• _EXERCISE OBJECTIVE_
Here the job is to print all of the entries below verbatim and leave out any picture.

Named joint coordinates
══════════

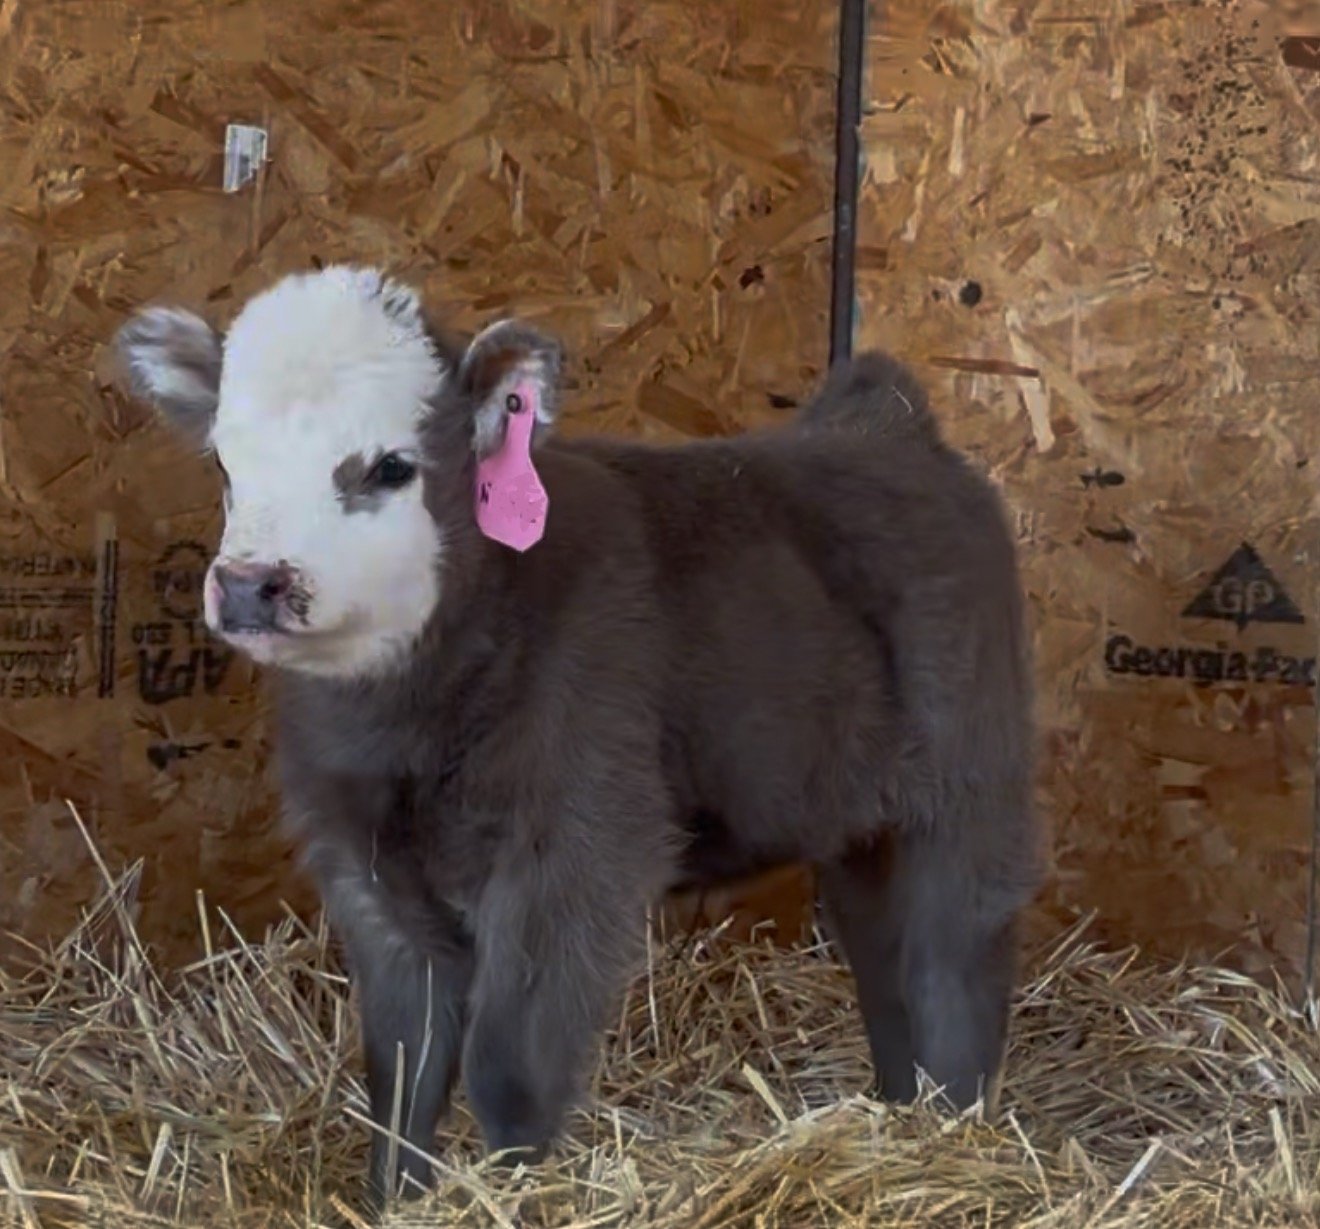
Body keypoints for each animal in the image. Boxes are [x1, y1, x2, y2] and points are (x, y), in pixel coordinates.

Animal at [114, 265, 1041, 1207]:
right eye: (225, 463)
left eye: (391, 466)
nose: (250, 583)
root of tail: (884, 426)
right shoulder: (364, 864)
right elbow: (403, 1067)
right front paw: (399, 1199)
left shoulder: (575, 849)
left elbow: (509, 1063)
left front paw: (518, 1192)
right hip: (860, 826)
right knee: (882, 963)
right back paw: (901, 1115)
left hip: (968, 791)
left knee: (953, 960)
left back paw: (956, 1133)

══════════

• _REPLY_
Body keypoints for each animal in the image. Boxes are [x1, y1, x2, y2] and points are (x, y), in pixel coordinates.

Animal at [114, 265, 1041, 1207]:
right eye: (225, 463)
left eye: (391, 466)
nose: (250, 583)
root of tail: (884, 426)
right shoulder: (364, 864)
right elbow: (403, 1067)
right front paw: (399, 1199)
left shoulder: (575, 849)
left elbow: (509, 1063)
left front paw: (518, 1192)
right hip: (860, 826)
right knee: (882, 963)
right back paw: (901, 1115)
left hip: (968, 791)
left knee: (953, 960)
left back paw: (956, 1133)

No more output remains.